Input for this task:
[Start of section]

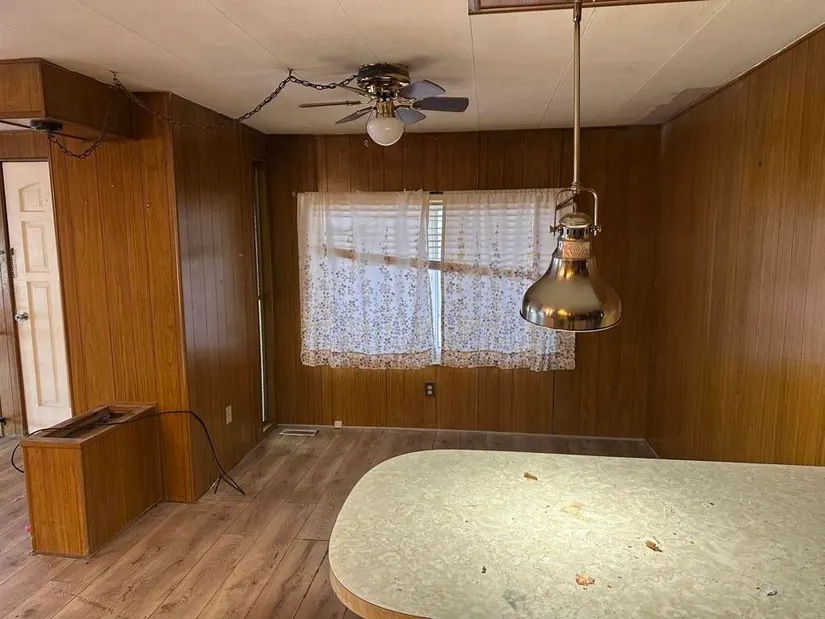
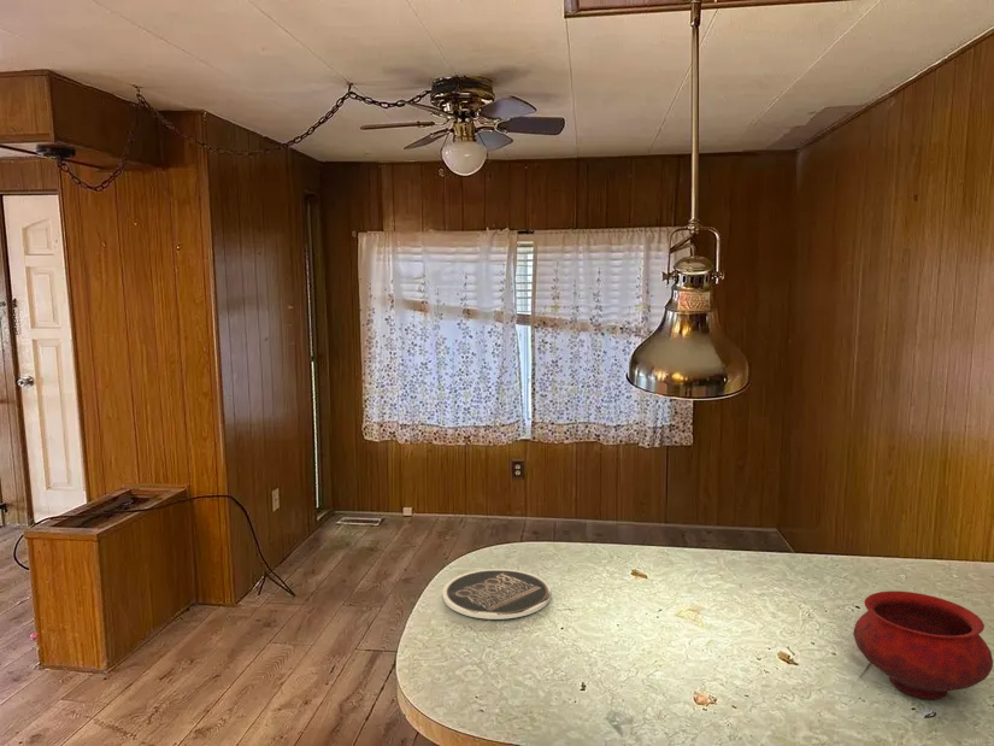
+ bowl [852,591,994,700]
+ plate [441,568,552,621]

[End of section]
[Start of section]

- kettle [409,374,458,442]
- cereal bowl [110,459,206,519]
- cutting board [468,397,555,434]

[End of section]

Task goal:
Wherever the line holding "- kettle [409,374,458,442]" falls in the entries above, copy exactly from it through the line holding "- cutting board [468,397,555,434]", inclusive, and add nothing.

Answer to this task:
- kettle [409,374,458,442]
- cereal bowl [110,459,206,519]
- cutting board [468,397,555,434]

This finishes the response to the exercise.